BD:3 ERKEKLERDEN HOŞLANIRIM!!!

307 26 4
                                    


Karanlıktasın. Göremiyorsun.

Ama maalesef kör değilsin...

BÖLÜM:3

Kuram mı? Ne yani şimdi bu çocuk adını tüm şehirde duyuran, herkesin korktuğu Yağız hariç kimsenin kafa tutamadığı Ares KURAM mı?!?

Olamaz bu sene okul yıkılmadan kalırsa şanslıyız çünkü Yağız ve Ares birbirlerinin tam zıttı, ikisinin zıt olduğunu anlamak için onlara bir kez bakmanız yeterli.

Mesela: Ares beyaz tenli gizem dolu mavi gözleri, beyaza boyanmış özensiz, dağınık saçlarıyla gözleri üzerine çeken oldukça yakışıklı biri.

Yağız ise onun tam tersine kumral tenli sarımtırak saçları ve bal rengi gözleriyle en az Ares kadar yakışıklı. Ve şimdi bu iki zıt karakter aynı okulda kıyamet çok yaklaştı arkadaşlar (!)

Durmadan Yağızdan bahsediyorum ama siz tanımıyorsunuz. Yağız kim mi?
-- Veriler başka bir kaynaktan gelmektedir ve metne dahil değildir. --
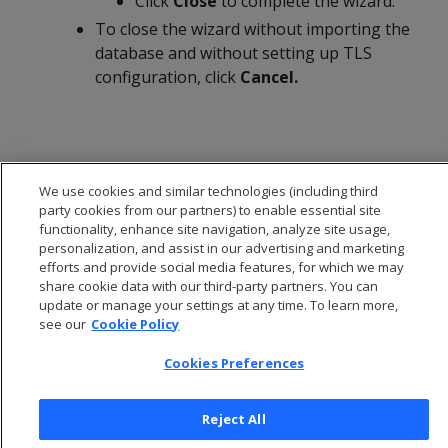
Click
Close
to complete the wizard.
To close the wizard without importing the
database and without setting up TLS
configuration, click
Cancel.
We use cookies and similar technologies (including third
party cookies from our partners) to enable essential site
functionality, enhance site navigation, analyze site usage,
personalization, and assist in our advertising and marketing
efforts and provide social media features, for which we may
share cookie data with our third-party partners. You can
update or manage your settings at any time. To learn more,
see our
Cookie Policy
© 2026 Open Text Corporation All Rights Reserved
Cookies Preferences
Privacy Policy
Cookies Preferences
Reject All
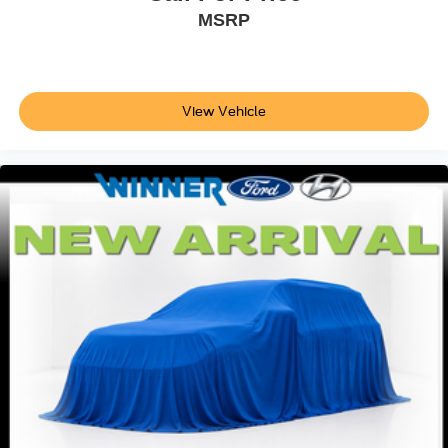
MSRP
View Vehicle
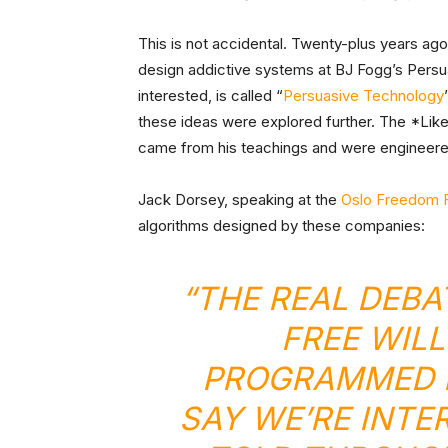
This is not accidental. Twenty-plus years ag
design addictive systems at BJ Fogg’s Persu
interested, is called “
Persuasive Technology
these ideas were explored further. The *Like* 
came from his teachings and were engineere
Jack Dorsey, speaking at the
Oslo Freedom F
algorithms designed by these companies:
“THE REAL DEBA
FREE WILL
PROGRAMMED 
SAY WE’RE INTE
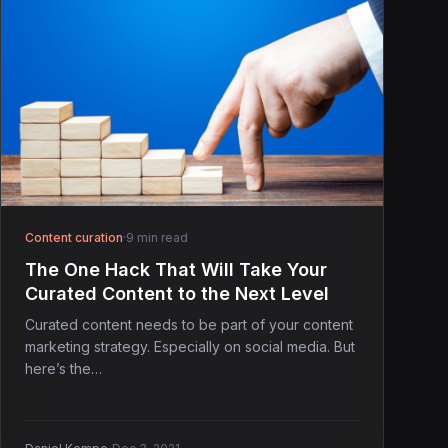
Content curation
·
9 min read
The One Hack That Will Take Your
Curated Content to the Next Level
Curated content needs to be part of your content
marketing strategy. Especially on social media. But
here’s the…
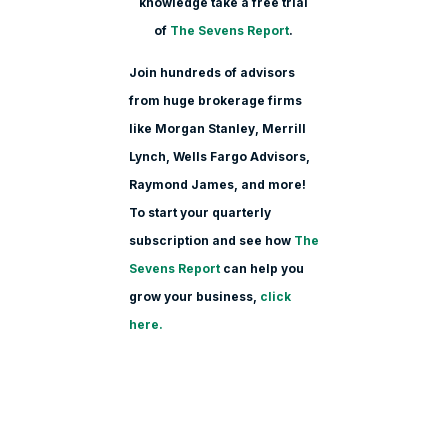
knowledge take a free trial
of
The Sevens Report
.
Join hundreds of advisors
from huge brokerage firms
like Morgan Stanle
y, Merrill
Lynch, Wells Fargo Advisors,
Raymond James, and more!
To start your quarterly
subscription and see how
The
Sevens Report
can help you
grow your business,
click
here.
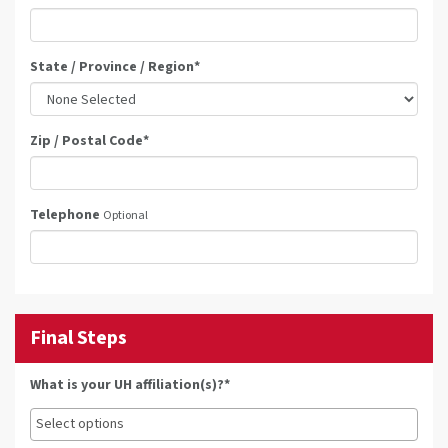
State / Province / Region
*
Zip / Postal Code
*
Telephone
Optional
Final Steps
What is your UH affiliation(s)?*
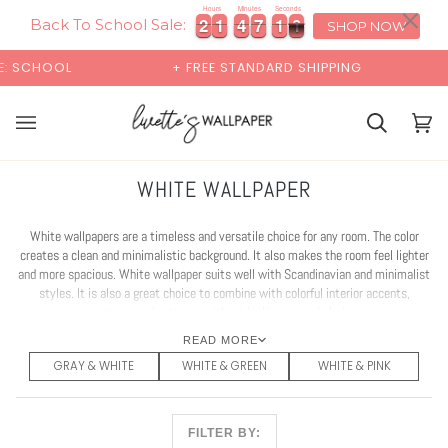
Skip
×
00:00
Hours
Minutes
Seconds
2
2
1
1
4
4
7
7
0
1
8
0
2
2
1
1
4
4
7
7
0
1
8
0
to
Back To School Sale:
SHOP NOW
content
+ FREE STANDARD SHIPPING
BUY 2 SAMPL
Cart
Cart
(0)
WHITE WALLPAPER
White wallpapers are a timeless and versatile choice for any room. The color
creates a clean and minimalistic background. It also makes the room feel lighter
and more spacious. White wallpaper suits well with Scandinavian and minimalist
styles. It is also a great choice to combine with colorful interior accents,
textures and patterns without looking overwhelming.
READ MORE
GRAY & WHITE
WHITE & GREEN
WHITE & PINK
FILTER BY:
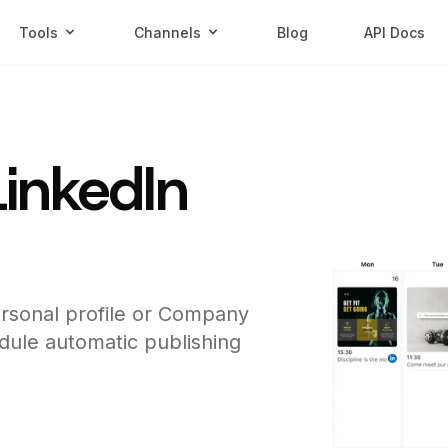
Tools
Channels
Blog
API Docs
LinkedIn
rsonal profile or Company
dule automatic publishing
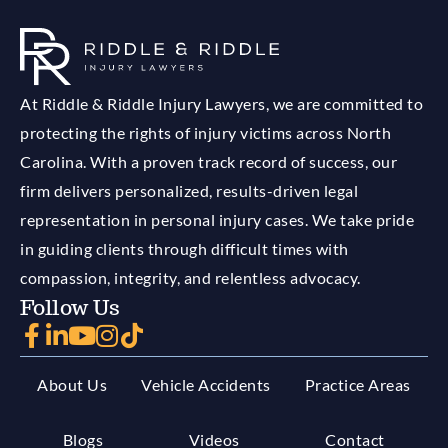
At Riddle & Riddle Injury Lawyers, we are committed to
protecting the rights of injury victims across North
Carolina. With a proven track record of success, our
firm delivers personalized, results-driven legal
representation in personal injury cases. We take pride
in guiding clients through difficult times with
compassion, integrity, and relentless advocacy.
Follow Us
About Us
Vehicle Accidents
Practice Areas
Blogs
Videos
Contact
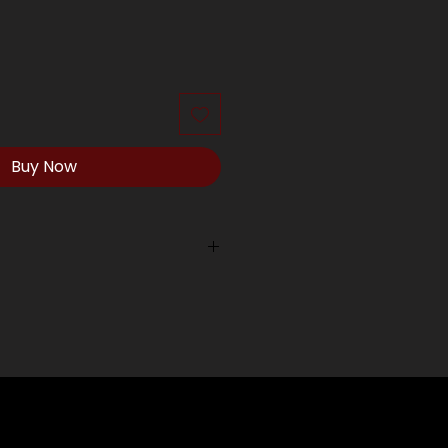
Buy Now
ping outside of our local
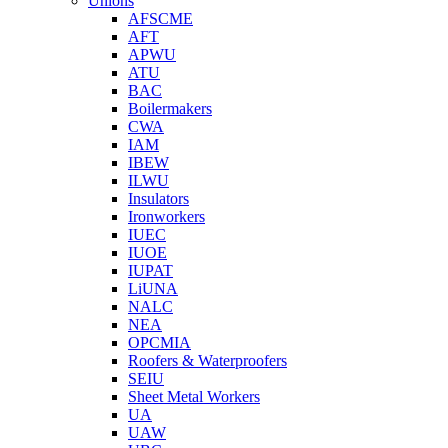
Unions
AFSCME
AFT
APWU
ATU
BAC
Boilermakers
CWA
IAM
IBEW
ILWU
Insulators
Ironworkers
IUEC
IUOE
IUPAT
LiUNA
NALC
NEA
OPCMIA
Roofers & Waterproofers
SEIU
Sheet Metal Workers
UA
UAW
O Ares'in en büyük düşmanı ikisine de birbirlerinden başka kimse kafa tutamaz.

Ayrıca Yağız'ın babası okulumuzun sahibi bildiğim kadarıyla kumsala yakın bir yerde DARK isimli bir barı var ve o bara hatta sahilin o kısmına polis giremez. Şimdi Yağız'ı azda olsa tanımış olmalısınız.

Ares'in sınıfa gelmesiyle başlayan fısıltıları çook yakışıklı matematik öğretmenimiz üstün bir kabiliyetle yok etmiş ve dersi tüm sıkıcılığıyla anlatmaya devam etmişti.
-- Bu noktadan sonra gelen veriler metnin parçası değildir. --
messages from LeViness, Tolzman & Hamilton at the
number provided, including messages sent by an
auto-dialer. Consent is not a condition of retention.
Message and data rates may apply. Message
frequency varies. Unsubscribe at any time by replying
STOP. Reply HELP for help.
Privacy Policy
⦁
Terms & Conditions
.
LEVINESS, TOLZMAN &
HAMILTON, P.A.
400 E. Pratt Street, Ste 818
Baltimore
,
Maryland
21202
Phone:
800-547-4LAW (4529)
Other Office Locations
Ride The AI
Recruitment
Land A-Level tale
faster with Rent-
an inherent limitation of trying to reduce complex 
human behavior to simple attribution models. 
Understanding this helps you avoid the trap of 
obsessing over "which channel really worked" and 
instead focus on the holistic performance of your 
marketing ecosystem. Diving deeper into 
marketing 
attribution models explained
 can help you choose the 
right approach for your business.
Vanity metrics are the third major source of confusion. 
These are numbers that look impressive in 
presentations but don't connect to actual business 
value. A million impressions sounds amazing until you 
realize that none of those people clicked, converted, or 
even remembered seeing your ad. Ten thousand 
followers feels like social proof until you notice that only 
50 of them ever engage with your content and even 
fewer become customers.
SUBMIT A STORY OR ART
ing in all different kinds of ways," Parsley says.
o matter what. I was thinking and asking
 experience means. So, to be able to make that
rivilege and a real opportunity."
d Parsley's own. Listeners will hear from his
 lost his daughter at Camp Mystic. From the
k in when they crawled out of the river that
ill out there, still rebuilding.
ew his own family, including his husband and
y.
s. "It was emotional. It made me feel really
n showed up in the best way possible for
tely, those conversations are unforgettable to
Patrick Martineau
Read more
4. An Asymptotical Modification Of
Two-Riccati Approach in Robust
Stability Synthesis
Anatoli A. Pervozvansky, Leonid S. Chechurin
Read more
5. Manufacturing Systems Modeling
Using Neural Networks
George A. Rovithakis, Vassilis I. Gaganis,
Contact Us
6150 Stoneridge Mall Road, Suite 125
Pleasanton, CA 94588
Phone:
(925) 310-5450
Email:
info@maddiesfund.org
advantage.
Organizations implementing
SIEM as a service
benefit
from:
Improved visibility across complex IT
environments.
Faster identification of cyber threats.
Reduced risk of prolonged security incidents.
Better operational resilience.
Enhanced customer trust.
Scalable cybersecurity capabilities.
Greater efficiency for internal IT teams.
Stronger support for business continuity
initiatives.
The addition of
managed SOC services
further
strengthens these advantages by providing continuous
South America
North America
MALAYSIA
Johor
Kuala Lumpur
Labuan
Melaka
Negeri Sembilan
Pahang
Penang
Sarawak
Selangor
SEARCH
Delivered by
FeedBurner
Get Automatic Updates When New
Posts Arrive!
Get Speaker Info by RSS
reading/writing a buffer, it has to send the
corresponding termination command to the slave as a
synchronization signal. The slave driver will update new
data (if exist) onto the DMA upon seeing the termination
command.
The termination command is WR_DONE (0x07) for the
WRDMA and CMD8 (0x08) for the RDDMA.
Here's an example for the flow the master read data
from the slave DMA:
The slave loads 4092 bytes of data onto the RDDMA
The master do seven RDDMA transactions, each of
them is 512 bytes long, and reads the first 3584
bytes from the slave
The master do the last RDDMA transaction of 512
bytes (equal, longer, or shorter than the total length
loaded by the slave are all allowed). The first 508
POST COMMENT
Hocanın sözleri ninni gibi kulaklarıma dolarken ex aşkım sıramın bana geri dön çağrılarına daha fazla dayanamayarak kafamı sıraya gömdüğüm gibi uykunun huzurlu kollarına kendimi bıraktım.

Birinin kolumu dürtmesiyle rahatsızca yerimde kıpırdandım. Ama kolumu dürten her kimse büyük bir sabır ve gayretle işine devam ettiğinde dayanamayarak, kafamı bile kaldırmadan:

'' Kolumu sakince bırak ve DEFOL!''

Uyku sersemi bir şekilde söylendim ama duyduğum:

''Üzgünüm Emva hanım bir rahat mısınız diye kontrol etmek istemiştim.''

sözleriyle cin çarpmışa dönerek hızla kafamı sıramdan ayrıp arka fonda çalan ayrılık şarkısına kulak asmadan yakışıklı ama sinirden deliye dönmüş hocacığıma masum köylü görmüş çılgın uzaylı bakışlarım eşliğinde, uyku sersemi halimle aklıma ilk gelenleri söylemeye başladım:

-''Çok sevgili, saygı değer, bir tanecik, en sevdiğim hocacım (Biran için kocacım yazdığım gerçeği sdhfsdg).

Siz şimdi bu caaanım öğrencim benim dersimde nasıl uyur diye sinirlisiniz ama emin olun mantıklı bir açıklamam var.''

Siniri yatışmamış ama yüzünde merak uyanmış hocamın 'neymiş açıklaman' bakışlarına:

''Şimdi dün akşam babaannemin düğünü vardı kadın gelmiş 70 yaşına hayatımın aşkını buldum evlenicem diye tutturdu babam da gençler sevmiş madem karşı çıkmak olmaz diyerek izin verdi her neyse işte biz de düğüne gitmiştik her şey çok güzeldi derken dayımın doğum sancısı tuttu biz de o telaşla hobaaa hastahaneye gittik

Ama her şey bu kadar da değil hastane de babamın annemi dayımla aldattığını bebeğinde babamdan olduğunu öğrendik durum böyle olunca annem evi terketti babam, dayım ve yeni bebeğini, bana ve daha 10 aylık üçüzlerine tercih etti işte

bende gece tüm gün evde beşik salladım inanın üç küçük anasız babasız bebeğe bakmak çok zor hocam.

Haa bir de ben o durumdayken elektrikler kesilmesin mi?!?'' dedim.